>> begin DATASET CONTENT
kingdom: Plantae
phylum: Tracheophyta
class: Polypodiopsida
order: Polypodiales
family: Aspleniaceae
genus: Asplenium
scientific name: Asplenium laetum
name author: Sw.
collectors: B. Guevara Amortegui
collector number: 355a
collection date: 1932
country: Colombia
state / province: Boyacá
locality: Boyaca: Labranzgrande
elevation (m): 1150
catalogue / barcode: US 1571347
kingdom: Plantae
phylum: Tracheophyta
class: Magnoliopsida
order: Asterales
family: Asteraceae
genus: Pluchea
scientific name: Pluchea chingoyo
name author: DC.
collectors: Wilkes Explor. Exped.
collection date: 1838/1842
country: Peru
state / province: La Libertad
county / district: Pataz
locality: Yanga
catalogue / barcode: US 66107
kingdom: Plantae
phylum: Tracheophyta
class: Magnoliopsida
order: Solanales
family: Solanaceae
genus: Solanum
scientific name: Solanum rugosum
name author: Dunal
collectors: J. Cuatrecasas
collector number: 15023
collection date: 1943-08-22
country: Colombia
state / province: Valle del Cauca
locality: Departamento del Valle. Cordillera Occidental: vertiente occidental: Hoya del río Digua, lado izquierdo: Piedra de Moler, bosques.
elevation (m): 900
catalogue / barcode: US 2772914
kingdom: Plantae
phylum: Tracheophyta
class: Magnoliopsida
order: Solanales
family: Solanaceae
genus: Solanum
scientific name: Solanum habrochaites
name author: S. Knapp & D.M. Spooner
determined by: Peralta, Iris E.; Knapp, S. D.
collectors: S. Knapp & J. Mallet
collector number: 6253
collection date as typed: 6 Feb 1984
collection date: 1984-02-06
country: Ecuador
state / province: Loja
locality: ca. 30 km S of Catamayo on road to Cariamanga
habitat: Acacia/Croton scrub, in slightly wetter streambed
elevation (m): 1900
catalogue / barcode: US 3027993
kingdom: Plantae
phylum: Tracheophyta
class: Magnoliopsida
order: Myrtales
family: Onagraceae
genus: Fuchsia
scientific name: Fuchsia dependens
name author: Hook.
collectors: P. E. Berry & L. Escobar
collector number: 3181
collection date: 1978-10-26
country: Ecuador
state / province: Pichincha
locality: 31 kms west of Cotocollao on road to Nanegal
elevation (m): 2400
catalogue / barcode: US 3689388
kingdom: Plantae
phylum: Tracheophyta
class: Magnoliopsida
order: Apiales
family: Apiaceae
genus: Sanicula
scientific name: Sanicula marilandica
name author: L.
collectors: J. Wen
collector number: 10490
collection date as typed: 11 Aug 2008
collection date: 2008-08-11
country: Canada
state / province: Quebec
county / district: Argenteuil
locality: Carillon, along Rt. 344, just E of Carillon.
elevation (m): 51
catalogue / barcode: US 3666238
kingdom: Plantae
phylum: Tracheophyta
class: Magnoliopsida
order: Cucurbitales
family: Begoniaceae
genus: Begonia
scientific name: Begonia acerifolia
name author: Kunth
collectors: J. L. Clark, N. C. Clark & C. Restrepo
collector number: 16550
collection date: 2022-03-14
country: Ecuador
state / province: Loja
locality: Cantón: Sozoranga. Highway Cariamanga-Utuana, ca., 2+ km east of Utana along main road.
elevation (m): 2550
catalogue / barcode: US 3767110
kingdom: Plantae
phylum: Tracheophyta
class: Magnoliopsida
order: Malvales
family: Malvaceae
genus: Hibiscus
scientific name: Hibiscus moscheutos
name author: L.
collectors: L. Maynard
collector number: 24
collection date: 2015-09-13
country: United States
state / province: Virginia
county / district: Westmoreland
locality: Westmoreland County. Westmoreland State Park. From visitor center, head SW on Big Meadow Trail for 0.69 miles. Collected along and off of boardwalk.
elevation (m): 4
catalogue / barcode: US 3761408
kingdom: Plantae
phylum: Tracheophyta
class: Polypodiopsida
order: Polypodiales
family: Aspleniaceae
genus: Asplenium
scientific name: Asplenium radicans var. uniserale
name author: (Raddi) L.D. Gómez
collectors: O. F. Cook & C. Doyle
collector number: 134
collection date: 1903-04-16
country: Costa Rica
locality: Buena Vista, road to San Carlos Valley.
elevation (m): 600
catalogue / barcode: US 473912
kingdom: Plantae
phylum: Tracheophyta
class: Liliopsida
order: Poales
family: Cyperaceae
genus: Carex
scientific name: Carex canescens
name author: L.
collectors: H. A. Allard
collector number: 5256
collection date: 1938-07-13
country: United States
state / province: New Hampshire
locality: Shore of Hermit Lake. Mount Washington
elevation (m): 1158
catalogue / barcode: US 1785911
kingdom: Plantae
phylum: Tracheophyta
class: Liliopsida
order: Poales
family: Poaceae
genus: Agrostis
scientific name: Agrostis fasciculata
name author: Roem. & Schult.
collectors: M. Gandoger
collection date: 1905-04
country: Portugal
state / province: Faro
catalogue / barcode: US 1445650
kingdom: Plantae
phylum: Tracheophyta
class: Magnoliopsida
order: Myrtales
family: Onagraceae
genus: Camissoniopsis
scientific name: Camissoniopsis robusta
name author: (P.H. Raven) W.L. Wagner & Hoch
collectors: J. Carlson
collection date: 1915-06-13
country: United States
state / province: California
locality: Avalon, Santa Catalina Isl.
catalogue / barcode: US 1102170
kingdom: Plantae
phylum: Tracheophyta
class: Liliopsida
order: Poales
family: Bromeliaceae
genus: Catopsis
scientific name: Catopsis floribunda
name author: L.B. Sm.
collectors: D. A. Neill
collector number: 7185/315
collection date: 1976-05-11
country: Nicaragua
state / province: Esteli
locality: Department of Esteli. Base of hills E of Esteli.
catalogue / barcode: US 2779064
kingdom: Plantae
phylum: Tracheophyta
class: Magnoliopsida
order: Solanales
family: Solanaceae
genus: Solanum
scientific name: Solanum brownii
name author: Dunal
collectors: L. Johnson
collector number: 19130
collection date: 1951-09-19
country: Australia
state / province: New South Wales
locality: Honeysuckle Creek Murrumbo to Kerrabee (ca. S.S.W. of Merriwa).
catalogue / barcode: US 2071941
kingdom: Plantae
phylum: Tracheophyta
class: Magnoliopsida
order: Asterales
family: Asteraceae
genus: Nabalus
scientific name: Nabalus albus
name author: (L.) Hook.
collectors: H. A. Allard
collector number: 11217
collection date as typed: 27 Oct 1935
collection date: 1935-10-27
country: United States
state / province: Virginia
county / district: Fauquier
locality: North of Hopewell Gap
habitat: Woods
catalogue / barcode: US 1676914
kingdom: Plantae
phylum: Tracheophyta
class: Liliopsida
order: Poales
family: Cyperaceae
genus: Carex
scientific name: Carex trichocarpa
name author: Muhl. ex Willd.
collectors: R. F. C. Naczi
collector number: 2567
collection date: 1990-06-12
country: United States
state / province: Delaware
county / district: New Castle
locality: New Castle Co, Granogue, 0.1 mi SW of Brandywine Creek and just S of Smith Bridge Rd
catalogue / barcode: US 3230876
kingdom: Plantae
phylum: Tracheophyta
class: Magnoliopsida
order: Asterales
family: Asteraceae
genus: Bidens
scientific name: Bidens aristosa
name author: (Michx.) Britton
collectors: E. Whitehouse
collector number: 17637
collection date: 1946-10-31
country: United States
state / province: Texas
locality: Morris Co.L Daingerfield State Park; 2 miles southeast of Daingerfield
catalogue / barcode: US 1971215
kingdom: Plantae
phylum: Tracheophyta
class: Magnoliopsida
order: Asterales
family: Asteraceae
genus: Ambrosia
>> end DATASET CONTENT
== AIM ==
Copy all of the data above line for line, keeping every character as it stands.

== FINAL RESULT ==
kingdom: Plantae
phylum: Tracheophyta
class: Polypodiopsida
order: Polypodiales
family: Aspleniaceae
genus: Asplenium
scientific name: Asplenium laetum
name author: Sw.
collectors: B. Guevara Amortegui
collector number: 355a
collection date: 1932
country: Colombia
state / province: Boyacá
locality: Boyaca: Labranzgrande
elevation (m): 1150
catalogue / barcode: US 1571347
kingdom: Plantae
phylum: Tracheophyta
class: Magnoliopsida
order: Asterales
family: Asteraceae
genus: Pluchea
scientific name: Pluchea chingoyo
name author: DC.
collectors: Wilkes Explor. Exped.
collection date: 1838/1842
country: Peru
state / province: La Libertad
county / district: Pataz
locality: Yanga
catalogue / barcode: US 66107
kingdom: Plantae
phylum: Tracheophyta
class: Magnoliopsida
order: Solanales
family: Solanaceae
genus: Solanum
scientific name: Solanum rugosum
name author: Dunal
collectors: J. Cuatrecasas
collector number: 15023
collection date: 1943-08-22
country: Colombia
state / province: Valle del Cauca
locality: Departamento del Valle. Cordillera Occidental: vertiente occidental: Hoya del río Digua, lado izquierdo: Piedra de Moler, bosques.
elevation (m): 900
catalogue / barcode: US 2772914
kingdom: Plantae
phylum: Tracheophyta
class: Magnoliopsida
order: Solanales
family: Solanaceae
genus: Solanum
scientific name: Solanum habrochaites
name author: S. Knapp & D.M. Spooner
determined by: Peralta, Iris E.; Knapp, S. D.
collectors: S. Knapp & J. Mallet
collector number: 6253
collection date as typed: 6 Feb 1984
collection date: 1984-02-06
country: Ecuador
state / province: Loja
locality: ca. 30 km S of Catamayo on road to Cariamanga
habitat: Acacia/Croton scrub, in slightly wetter streambed
elevation (m): 1900
catalogue / barcode: US 3027993
kingdom: Plantae
phylum: Tracheophyta
class: Magnoliopsida
order: Myrtales
family: Onagraceae
genus: Fuchsia
scientific name: Fuchsia dependens
name author: Hook.
collectors: P. E. Berry & L. Escobar
collector number: 3181
collection date: 1978-10-26
country: Ecuador
state / province: Pichincha
locality: 31 kms west of Cotocollao on road to Nanegal
elevation (m): 2400
catalogue / barcode: US 3689388
kingdom: Plantae
phylum: Tracheophyta
class: Magnoliopsida
order: Apiales
family: Apiaceae
genus: Sanicula
scientific name: Sanicula marilandica
name author: L.
collectors: J. Wen
collector number: 10490
collection date as typed: 11 Aug 2008
collection date: 2008-08-11
country: Canada
state / province: Quebec
county / district: Argenteuil
locality: Carillon, along Rt. 344, just E of Carillon.
elevation (m): 51
catalogue / barcode: US 3666238
kingdom: Plantae
phylum: Tracheophyta
class: Magnoliopsida
order: Cucurbitales
family: Begoniaceae
genus: Begonia
scientific name: Begonia acerifolia
name author: Kunth
collectors: J. L. Clark, N. C. Clark & C. Restrepo
collector number: 16550
collection date: 2022-03-14
country: Ecuador
state / province: Loja
locality: Cantón: Sozoranga. Highway Cariamanga-Utuana, ca., 2+ km east of Utana along main road.
elevation (m): 2550
catalogue / barcode: US 3767110
kingdom: Plantae
phylum: Tracheophyta
class: Magnoliopsida
order: Malvales
family: Malvaceae
genus: Hibiscus
scientific name: Hibiscus moscheutos
name author: L.
collectors: L. Maynard
collector number: 24
collection date: 2015-09-13
country: United States
state / province: Virginia
county / district: Westmoreland
locality: Westmoreland County. Westmoreland State Park. From visitor center, head SW on Big Meadow Trail for 0.69 miles. Collected along and off of boardwalk.
elevation (m): 4
catalogue / barcode: US 3761408
kingdom: Plantae
phylum: Tracheophyta
class: Polypodiopsida
order: Polypodiales
family: Aspleniaceae
genus: Asplenium
scientific name: Asplenium radicans var. uniserale
name author: (Raddi) L.D. Gómez
collectors: O. F. Cook & C. Doyle
collector number: 134
collection date: 1903-04-16
country: Costa Rica
locality: Buena Vista, road to San Carlos Valley.
elevation (m): 600
catalogue / barcode: US 473912
kingdom: Plantae
phylum: Tracheophyta
class: Liliopsida
order: Poales
family: Cyperaceae
genus: Carex
scientific name: Carex canescens
name author: L.
collectors: H. A. Allard
collector number: 5256
collection date: 1938-07-13
country: United States
state / province: New Hampshire
locality: Shore of Hermit Lake. Mount Washington
elevation (m): 1158
catalogue / barcode: US 1785911
kingdom: Plantae
phylum: Tracheophyta
class: Liliopsida
order: Poales
family: Poaceae
genus: Agrostis
scientific name: Agrostis fasciculata
name author: Roem. & Schult.
collectors: M. Gandoger
collection date: 1905-04
country: Portugal
state / province: Faro
catalogue / barcode: US 1445650
kingdom: Plantae
phylum: Tracheophyta
class: Magnoliopsida
order: Myrtales
family: Onagraceae
genus: Camissoniopsis
scientific name: Camissoniopsis robusta
name author: (P.H. Raven) W.L. Wagner & Hoch
collectors: J. Carlson
collection date: 1915-06-13
country: United States
state / province: California
locality: Avalon, Santa Catalina Isl.
catalogue / barcode: US 1102170
kingdom: Plantae
phylum: Tracheophyta
class: Liliopsida
order: Poales
family: Bromeliaceae
genus: Catopsis
scientific name: Catopsis floribunda
name author: L.B. Sm.
collectors: D. A. Neill
collector number: 7185/315
collection date: 1976-05-11
country: Nicaragua
state / province: Esteli
locality: Department of Esteli. Base of hills E of Esteli.
catalogue / barcode: US 2779064
kingdom: Plantae
phylum: Tracheophyta
class: Magnoliopsida
order: Solanales
family: Solanaceae
genus: Solanum
scientific name: Solanum brownii
name author: Dunal
collectors: L. Johnson
collector number: 19130
collection date: 1951-09-19
country: Australia
state / province: New South Wales
locality: Honeysuckle Creek Murrumbo to Kerrabee (ca. S.S.W. of Merriwa).
catalogue / barcode: US 2071941
kingdom: Plantae
phylum: Tracheophyta
class: Magnoliopsida
order: Asterales
family: Asteraceae
genus: Nabalus
scientific name: Nabalus albus
name author: (L.) Hook.
collectors: H. A. Allard
collector number: 11217
collection date as typed: 27 Oct 1935
collection date: 1935-10-27
country: United States
state / province: Virginia
county / district: Fauquier
locality: North of Hopewell Gap
habitat: Woods
catalogue / barcode: US 1676914
kingdom: Plantae
phylum: Tracheophyta
class: Liliopsida
order: Poales
family: Cyperaceae
genus: Carex
scientific name: Carex trichocarpa
name author: Muhl. ex Willd.
collectors: R. F. C. Naczi
collector number: 2567
collection date: 1990-06-12
country: United States
state / province: Delaware
county / district: New Castle
locality: New Castle Co, Granogue, 0.1 mi SW of Brandywine Creek and just S of Smith Bridge Rd
catalogue / barcode: US 3230876
kingdom: Plantae
phylum: Tracheophyta
class: Magnoliopsida
order: Asterales
family: Asteraceae
genus: Bidens
scientific name: Bidens aristosa
name author: (Michx.) Britton
collectors: E. Whitehouse
collector number: 17637
collection date: 1946-10-31
country: United States
state / province: Texas
locality: Morris Co.L Daingerfield State Park; 2 miles southeast of Daingerfield
catalogue / barcode: US 1971215
kingdom: Plantae
phylum: Tracheophyta
class: Magnoliopsida
order: Asterales
family: Asteraceae
genus: Ambrosia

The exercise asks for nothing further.